Des rives sur le Doubs (1)

J’ai quitté Paris mercredi, en tout début d’après-midi. J’avais rendez-vous à la gare de Lyon, sous la grande horloge près du portillon… Enfin, pas tout à fait. Lorsqu'on arrive maintenant à la gare, via la ligne 14 du métro, on débouche dans une grande salle souterraine qui donne accès directement aux voies. En un sens, c’est très pratique, on gagne un temps fou et de nombreux mètres de marche. Mais c’en est fini de l’ambiance hall de gare, et des rendez-vous sous la grande horloge…

Le voyage a été sans histoire, un TGV, un petit jeune à côté de moi qui a passé son temps à manger et à dormir. J’en aurais bien fait autant, mais j’étais trop à l’étroit. J’ai donc mis les écouteurs de mon ipod dans mes oreilles et j’a écouté Paula Jacques et son émission "Cosmopolitaine".

Paula est une vieille amie, même si elle ne le sait pas. J’écoutais déjà ses émissions quand j’avais à peine 20 ans. Et elle m’emmenait sur les sentiers aventureux de la littérature. J’aime sa voix, j’aime sa façon de lire les extraits des œuvres qu’elle nous a dénichées. Je me souviens aussi de son arrestation pour avoir loué un appartement à un homme dont elle était ou avait été amoureuse et qui se révéla être memebre d'Action directe. Je me souviens en avoir été révoltée, comme si une femme devait tout épouser de l’homme qu’elle aimait, y compris les mauvaises causes. Qui écoutai Paula ne pouvait pas l’imaginer dans un mouvement utilisant la violence.

_DONNÉES ENREGISTRÉES:_
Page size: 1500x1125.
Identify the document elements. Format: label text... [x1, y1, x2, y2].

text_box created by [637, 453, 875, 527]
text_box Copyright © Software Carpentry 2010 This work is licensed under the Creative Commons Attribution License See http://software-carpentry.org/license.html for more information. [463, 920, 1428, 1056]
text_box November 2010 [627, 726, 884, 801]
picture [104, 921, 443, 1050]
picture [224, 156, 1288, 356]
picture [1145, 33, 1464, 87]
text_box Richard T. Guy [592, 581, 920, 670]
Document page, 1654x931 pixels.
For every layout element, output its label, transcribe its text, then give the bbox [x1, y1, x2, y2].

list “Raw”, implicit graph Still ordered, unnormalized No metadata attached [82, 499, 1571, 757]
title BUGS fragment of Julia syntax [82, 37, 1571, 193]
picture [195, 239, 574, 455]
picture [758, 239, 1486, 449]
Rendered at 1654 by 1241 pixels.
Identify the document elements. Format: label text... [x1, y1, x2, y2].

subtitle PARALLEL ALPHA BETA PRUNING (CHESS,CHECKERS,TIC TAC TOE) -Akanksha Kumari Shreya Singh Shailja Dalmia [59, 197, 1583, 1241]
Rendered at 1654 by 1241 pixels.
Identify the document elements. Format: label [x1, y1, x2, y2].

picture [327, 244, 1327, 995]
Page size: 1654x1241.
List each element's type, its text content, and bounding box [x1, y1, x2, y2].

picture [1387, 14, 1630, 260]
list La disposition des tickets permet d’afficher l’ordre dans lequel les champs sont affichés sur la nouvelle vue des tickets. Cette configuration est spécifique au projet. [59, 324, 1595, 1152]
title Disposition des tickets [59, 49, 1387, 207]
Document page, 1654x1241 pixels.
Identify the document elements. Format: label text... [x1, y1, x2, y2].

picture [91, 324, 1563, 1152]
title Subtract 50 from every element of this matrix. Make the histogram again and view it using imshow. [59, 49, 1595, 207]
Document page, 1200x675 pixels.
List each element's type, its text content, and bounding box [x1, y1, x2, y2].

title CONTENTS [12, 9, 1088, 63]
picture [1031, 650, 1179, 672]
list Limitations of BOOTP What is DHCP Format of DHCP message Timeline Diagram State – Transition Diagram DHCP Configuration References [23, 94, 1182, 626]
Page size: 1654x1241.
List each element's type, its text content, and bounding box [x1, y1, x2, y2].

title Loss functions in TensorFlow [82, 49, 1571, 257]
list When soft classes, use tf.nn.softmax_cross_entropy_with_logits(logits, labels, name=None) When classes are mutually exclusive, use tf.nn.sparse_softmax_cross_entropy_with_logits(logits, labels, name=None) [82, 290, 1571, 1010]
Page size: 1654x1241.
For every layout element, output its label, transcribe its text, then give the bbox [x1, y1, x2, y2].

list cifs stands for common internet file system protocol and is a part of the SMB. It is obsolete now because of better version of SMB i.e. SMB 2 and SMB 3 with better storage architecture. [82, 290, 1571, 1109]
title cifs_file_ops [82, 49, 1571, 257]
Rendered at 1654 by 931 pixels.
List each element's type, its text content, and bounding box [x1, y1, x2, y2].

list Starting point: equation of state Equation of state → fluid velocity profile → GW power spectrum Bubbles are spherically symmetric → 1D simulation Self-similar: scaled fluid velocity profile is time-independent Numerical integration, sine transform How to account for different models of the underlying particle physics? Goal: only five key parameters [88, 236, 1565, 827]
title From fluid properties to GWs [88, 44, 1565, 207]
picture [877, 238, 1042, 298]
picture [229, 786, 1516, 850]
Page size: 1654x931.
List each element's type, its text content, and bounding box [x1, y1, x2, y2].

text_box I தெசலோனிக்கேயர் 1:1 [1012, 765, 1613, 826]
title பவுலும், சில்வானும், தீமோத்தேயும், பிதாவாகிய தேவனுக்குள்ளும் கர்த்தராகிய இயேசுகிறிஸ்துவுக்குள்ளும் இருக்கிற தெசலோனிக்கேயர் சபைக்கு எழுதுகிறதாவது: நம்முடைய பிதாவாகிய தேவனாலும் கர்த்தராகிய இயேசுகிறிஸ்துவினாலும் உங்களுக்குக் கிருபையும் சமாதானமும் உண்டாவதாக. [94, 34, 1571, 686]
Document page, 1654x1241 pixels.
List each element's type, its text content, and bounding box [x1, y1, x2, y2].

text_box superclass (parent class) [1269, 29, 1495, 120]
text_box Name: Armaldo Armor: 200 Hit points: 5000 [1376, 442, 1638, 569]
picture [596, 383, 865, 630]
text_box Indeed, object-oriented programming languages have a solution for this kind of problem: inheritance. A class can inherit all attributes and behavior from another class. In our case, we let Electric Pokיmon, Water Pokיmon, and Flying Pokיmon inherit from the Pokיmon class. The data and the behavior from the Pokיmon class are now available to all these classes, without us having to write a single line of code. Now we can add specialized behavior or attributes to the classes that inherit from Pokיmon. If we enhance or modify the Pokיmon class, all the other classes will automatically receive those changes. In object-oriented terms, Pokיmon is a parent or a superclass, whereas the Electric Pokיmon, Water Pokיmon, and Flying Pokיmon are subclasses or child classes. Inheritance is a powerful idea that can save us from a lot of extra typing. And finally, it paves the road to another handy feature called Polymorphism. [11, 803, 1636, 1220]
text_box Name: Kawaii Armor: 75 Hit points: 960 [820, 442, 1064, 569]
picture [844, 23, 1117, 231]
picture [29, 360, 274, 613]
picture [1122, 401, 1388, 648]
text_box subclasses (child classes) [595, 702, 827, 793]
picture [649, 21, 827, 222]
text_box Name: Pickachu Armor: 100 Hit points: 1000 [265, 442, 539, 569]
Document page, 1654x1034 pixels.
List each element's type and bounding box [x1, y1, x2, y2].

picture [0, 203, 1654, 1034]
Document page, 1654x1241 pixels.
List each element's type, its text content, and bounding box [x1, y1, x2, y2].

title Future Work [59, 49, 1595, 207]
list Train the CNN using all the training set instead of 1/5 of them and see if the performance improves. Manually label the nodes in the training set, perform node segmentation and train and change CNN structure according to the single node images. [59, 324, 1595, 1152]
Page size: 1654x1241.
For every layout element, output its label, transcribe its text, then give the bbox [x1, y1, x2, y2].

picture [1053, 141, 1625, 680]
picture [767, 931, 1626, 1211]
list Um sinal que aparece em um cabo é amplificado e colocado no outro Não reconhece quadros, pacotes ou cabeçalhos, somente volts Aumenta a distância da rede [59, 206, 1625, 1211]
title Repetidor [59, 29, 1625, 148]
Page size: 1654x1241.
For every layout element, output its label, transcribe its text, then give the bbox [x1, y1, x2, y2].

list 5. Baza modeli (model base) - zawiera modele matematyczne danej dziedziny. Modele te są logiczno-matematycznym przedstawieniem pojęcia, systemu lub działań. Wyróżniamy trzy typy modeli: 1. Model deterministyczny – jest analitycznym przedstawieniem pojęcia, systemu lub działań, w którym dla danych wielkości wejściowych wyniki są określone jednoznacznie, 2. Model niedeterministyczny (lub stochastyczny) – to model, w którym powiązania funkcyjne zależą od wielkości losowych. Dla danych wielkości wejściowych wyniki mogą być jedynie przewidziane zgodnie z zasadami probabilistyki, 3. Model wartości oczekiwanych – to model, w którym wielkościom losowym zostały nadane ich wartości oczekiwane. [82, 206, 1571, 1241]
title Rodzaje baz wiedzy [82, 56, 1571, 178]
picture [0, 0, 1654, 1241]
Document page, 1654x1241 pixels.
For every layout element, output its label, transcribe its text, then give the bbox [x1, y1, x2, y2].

_ÉNONCÉ DU PROBLÈME:_ Reproduisez à l'identique tout ce qui va de « Paula est une » jusqu'à « utilisant la violence. » dans le texte fourni.

_SOLUTION PROPOSÉE:_
Paula est une vieille amie, même si elle ne le sait pas. J’écoutais déjà ses émissions quand j’avais à peine 20 ans. Et elle m’emmenait sur les sentiers aventureux de la littérature. J’aime sa voix, j’aime sa façon de lire les extraits des œuvres qu’elle nous a dénichées. Je me souviens aussi de son arrestation pour avoir loué un appartement à un homme dont elle était ou avait été amoureuse et qui se révéla être memebre d'Action directe. Je me souviens en avoir été révoltée, comme si une femme devait tout épouser de l’homme qu’elle aimait, y compris les mauvaises causes. Qui écoutai Paula ne pouvait pas l’imaginer dans un mouvement utilisant la violence.